## ASSIGNMENT
Count how many of the lines below contain the string "What", matching case exactly, and give only that number.
··········
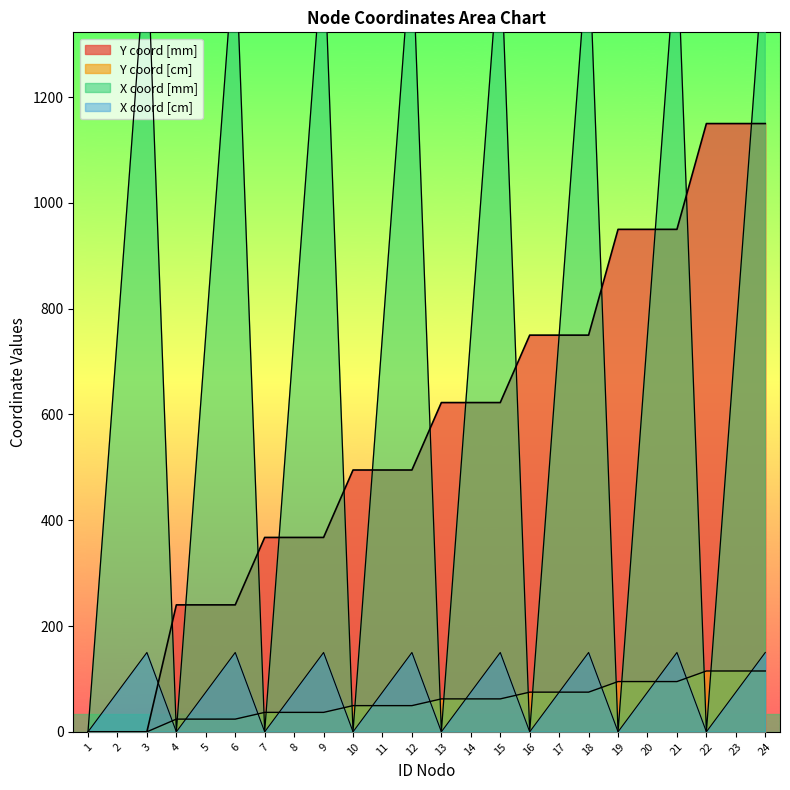

What is the spread (max minus min) of values at 8?

713.2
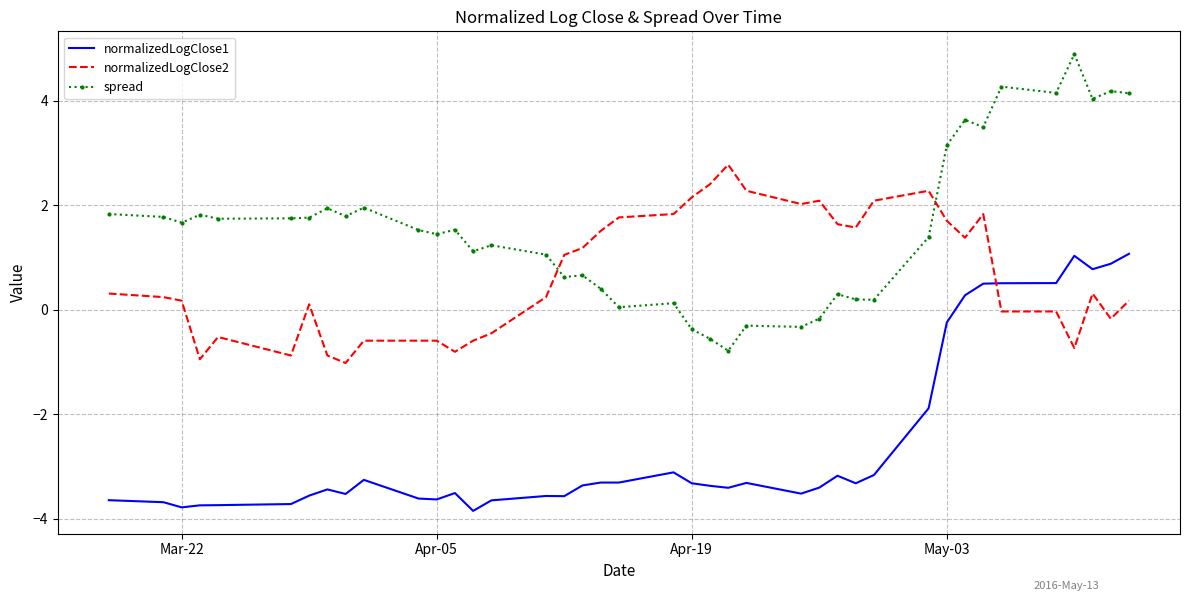

True or false: normalizedLogClose2 has more than 2 interior local peaks.

True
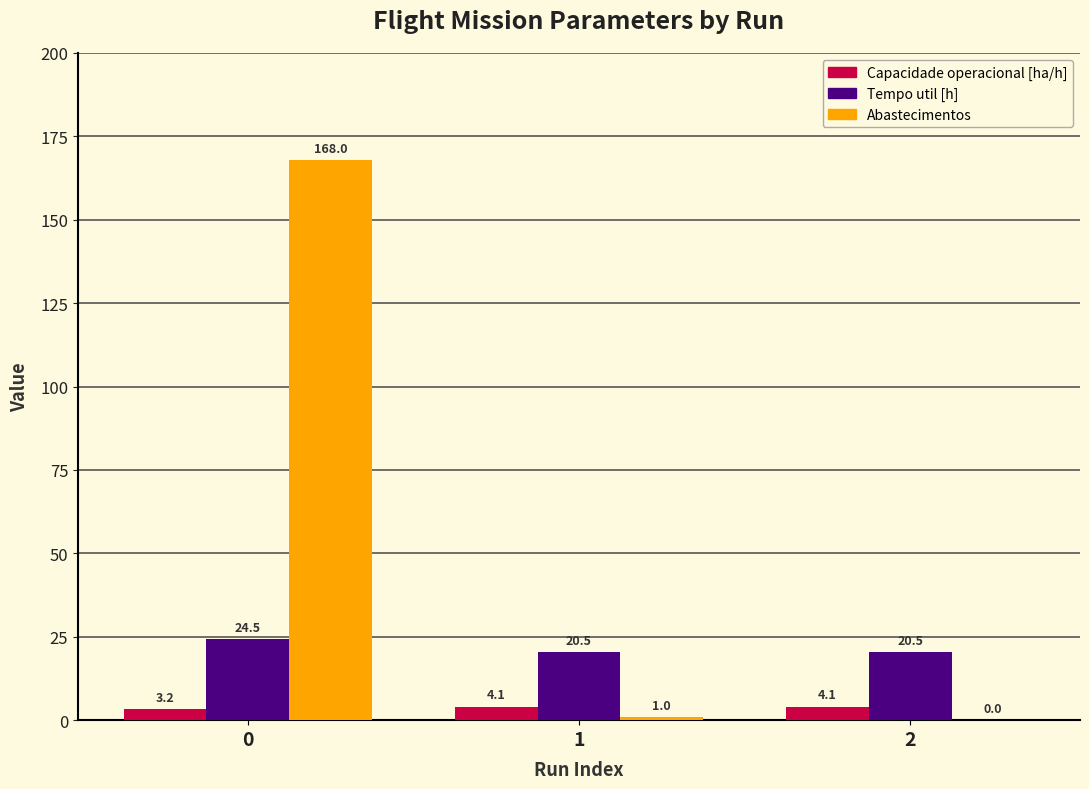

What value does the Tempo util [h] series have at 1?

20.5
··········
## RESPONSE BOX
2